Budapest
Coutumes et traditions
Parmi les coutumes hongroises, une au moins concerne tout particulièrement la capitale : les bains. Buda est truffée de sources d'eau chaude ou tiède, fortement minéralisée. Réputées pour leurs vertus curatives, elles sont à l'origine d'une longue tradition thermale qui remonte au moins à l'époque de la cité romaine d'Aquincum : les Romains, grands constructeurs de thermes, ne pouvaient qu'être sensibles aux avantages d'un site dont le nom celte, Ak-Ink, signifiait “eaux abondantes”.
Ce furent les Turcs qui, à une époque où l'Europe chrétienne se souciait assez peu d'hygiène publique, remirent les bains au goût du jour. En 1686, les hammams échappèrent pour l'essentiel à la fureur vengeresse des chrétiens. Les Hongrois furent ainsi en avance sur la vogue des villes d'eau qui s'imposa en Europe au cours du XIXe siècle.
Les bains sont appelés fürdö en hongrois. Ils offrent toute une gamme de prestations : massages, pédicure, etc. Le billet d'entrée indique si vous désirez en bénéficier ou juste vous baigner dans les bassins à 36 ou 38 ° C. Il est parfois possible de découvrir une autre grande tradition hongroise, celle des bains de boue.
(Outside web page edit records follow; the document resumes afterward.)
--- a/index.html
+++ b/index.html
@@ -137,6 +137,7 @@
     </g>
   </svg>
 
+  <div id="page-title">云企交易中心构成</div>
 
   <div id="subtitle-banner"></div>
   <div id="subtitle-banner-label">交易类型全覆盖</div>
Donnez un pourboire d'environ 50 forints au garçon de salle, ainsi qu'à toute personne qui vous administre un soin. Vous n'avez plus qu'à vous habituer à porter ce magnifique pagne de coton écru…
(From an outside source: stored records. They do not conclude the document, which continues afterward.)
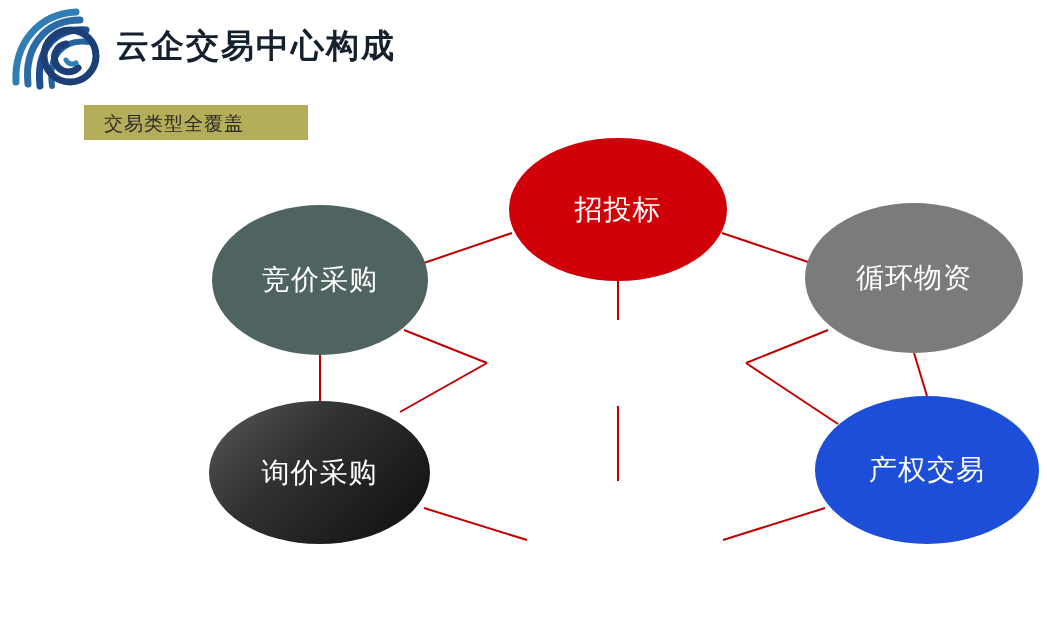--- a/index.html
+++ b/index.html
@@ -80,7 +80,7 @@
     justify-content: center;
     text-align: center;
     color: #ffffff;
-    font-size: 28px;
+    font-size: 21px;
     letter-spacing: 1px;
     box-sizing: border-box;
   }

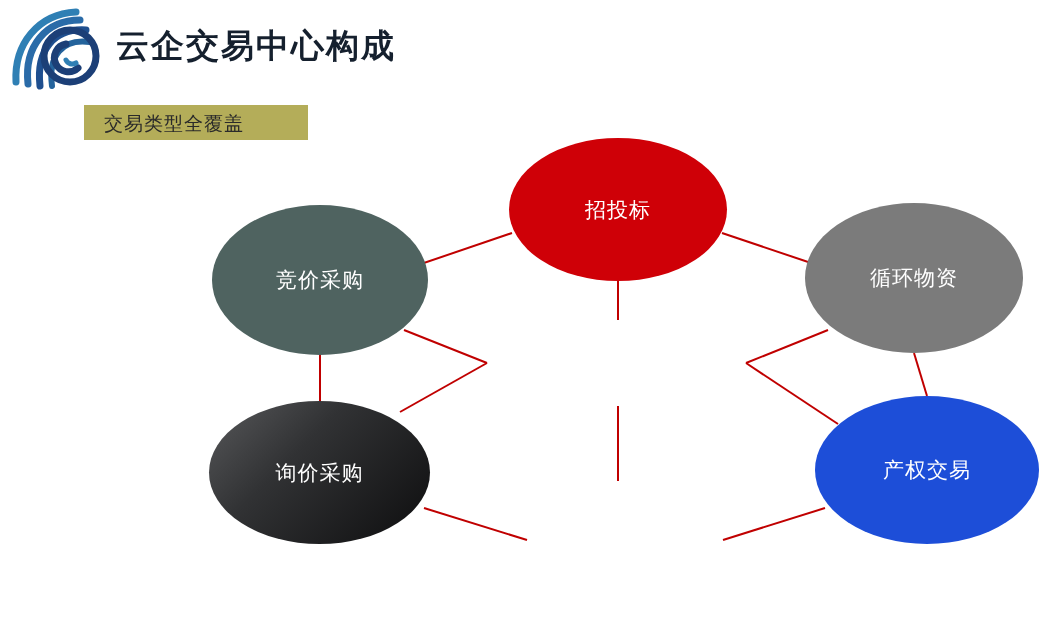--- a/index.html
+++ b/index.html
@@ -184,6 +184,9 @@
       <span class="node-label">产权交易</span>
     </div>
 
+    <div class="node node-rect" id="node-portal">
+      <span class="node-label">门户网站</span>
+    </div>
 
   </div>
 </div>

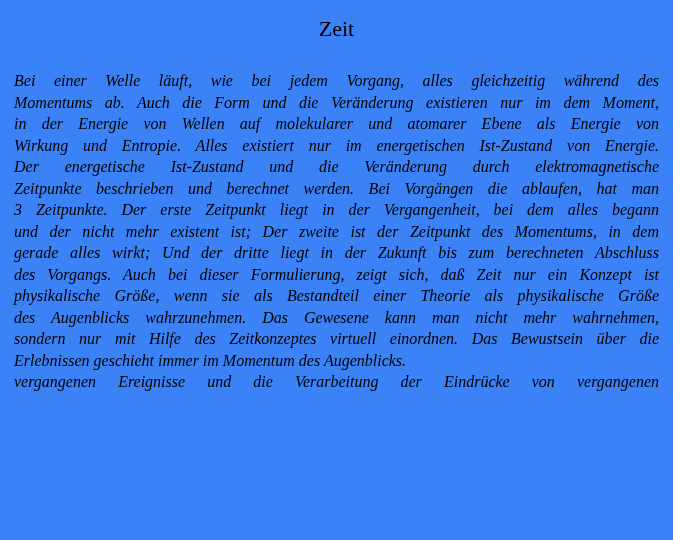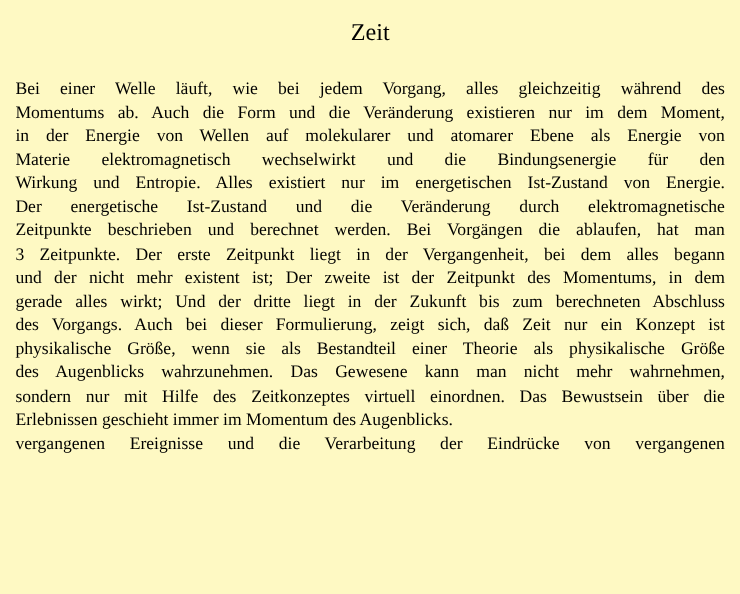--- a/index.html
+++ b/index.html
@@ -11,7 +11,7 @@
     position: relative;
     width: 673px;
     height: 540px;
-    background: #fef9c3;
+    background: #3b82f6;
     color: #000000;
     overflow: hidden;
     font-family: "Liberation Serif", "DejaVu Serif", serif;

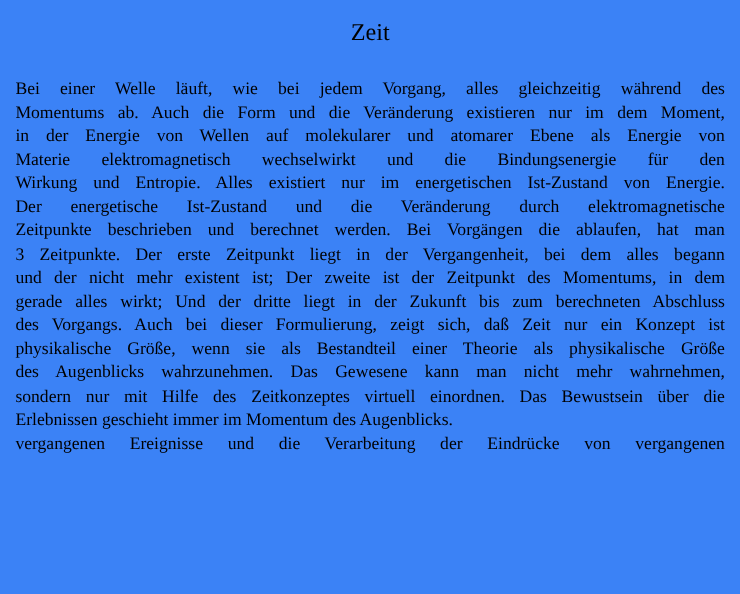--- a/index.html
+++ b/index.html
@@ -29,6 +29,7 @@
     font-size: 16px;
     line-height: 21.5px;
     color: #000000;
+    font-style: italic;
   }
   .body-text .line {
     text-align: justify;

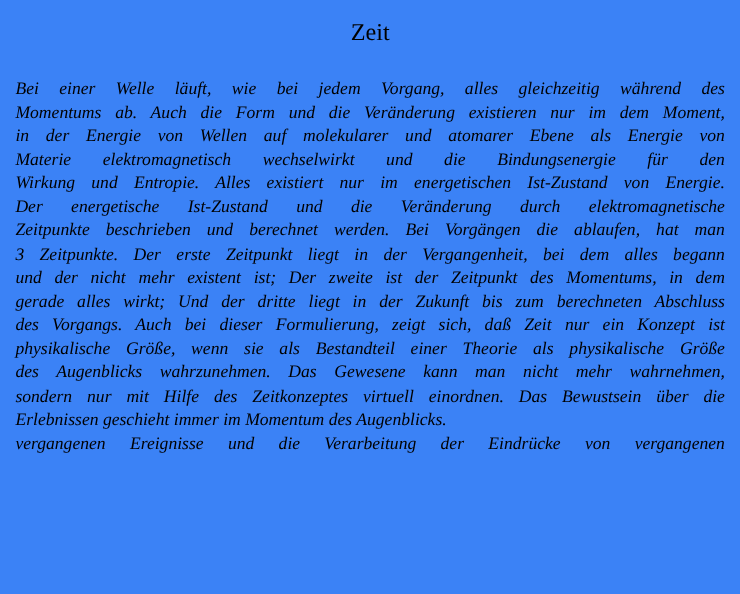--- a/index.html
+++ b/index.html
@@ -51,7 +51,6 @@
       <div class="line">Bei einer Welle läuft, wie bei jedem Vorgang, alles gleichzeitig während des</div>
       <div class="line">Momentums ab. Auch die Form und die Veränderung existieren nur im dem Moment,</div>
       <div class="line">in der Energie von Wellen auf molekularer und atomarer Ebene als Energie von</div>
-      <div class="line">Materie elektromagnetisch wechselwirkt und die Bindungsenergie für den</div>
       <div class="line">Wirkung und Entropie. Alles existiert nur im energetischen Ist-Zustand von Energie.</div>
       <div class="line">Der energetische Ist-Zustand und die Veränderung durch elektromagnetische</div>
       <div class="line">Zeitpunkte beschrieben und berechnet werden. Bei Vorgängen die ablaufen, hat man</div>

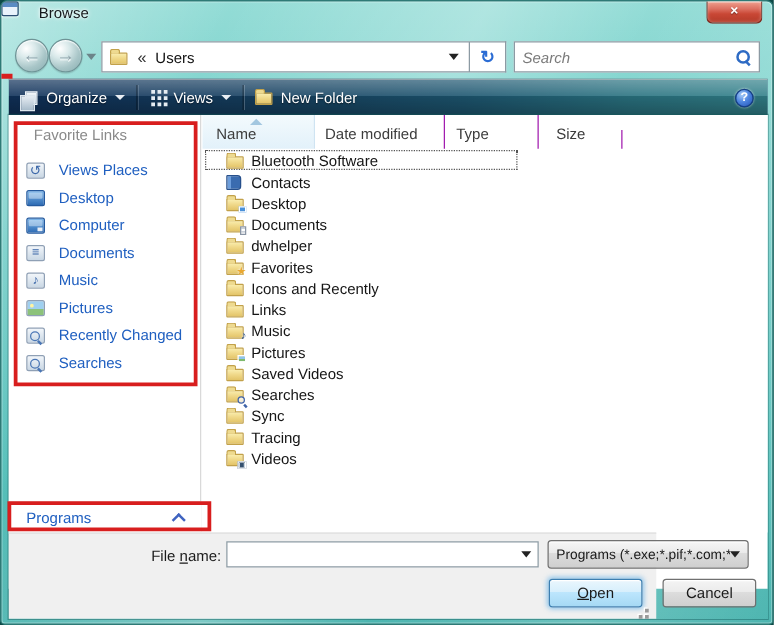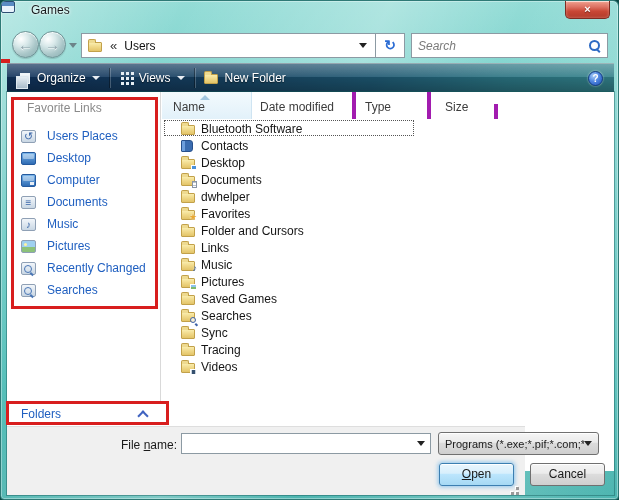--- a/index.html
+++ b/index.html
@@ -193,7 +193,7 @@
 
   <div class="titlebar">
     <div class="win-icon"></div>
-    <div class="title-text">Games</div>
+    <div class="title-text">Browse</div>
     <div class="close-btn">×</div>
   </div>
Trois établissements de bains importants remontent à l'époque turque : Király, Rác et Rudas. Ils se caractérisent par un plan octogonal. Des morceaux de verre incrusté dans les coupoles laissent passer la lumière du jour, tout en l'adoucissant.
L'essor du thermalisme à la Belle Epoque a vu naître de nouveaux édifices, de style Art nouveau ou Arts déco. La décoration des bains de l'hôtel Gellért déploie ainsi une incroyable palette de bleus rehaussée de dorures. Les bains Széchenyi, dans le Bois-de-Ville, sont néo-baroques. Ils sont célèbres pour leur piscine en plein air, ou “plage” dans le jargon budapestois.
Les bains sont à Budapest de véritables lieux de sociabilité. C'est ainsi que les bains Lukács se sont affirmés dans les années 1980 comme un lieu de rencontre pour les intellectuels. Par ailleurs, l'image des joueurs d'échecs des bains Széchenyi a fait le tour du monde.
La mixité est rarement de mise. Hommes et femmes bénéficient parfois de secteurs séparés. Ailleurs, chaque sexe a ses jours dans la semaine (pour certaines sections au Lukács).
Les jours “hommes”, les bains Rács et Király deviennent des lieux de rencontres homosexuelles, phénomène qui concerne aussi le Rudas (exclusivement masculin). Cela se passe généralement sur un mode assez soft pour que les hétérosexuels puissent s'y rendre aussi.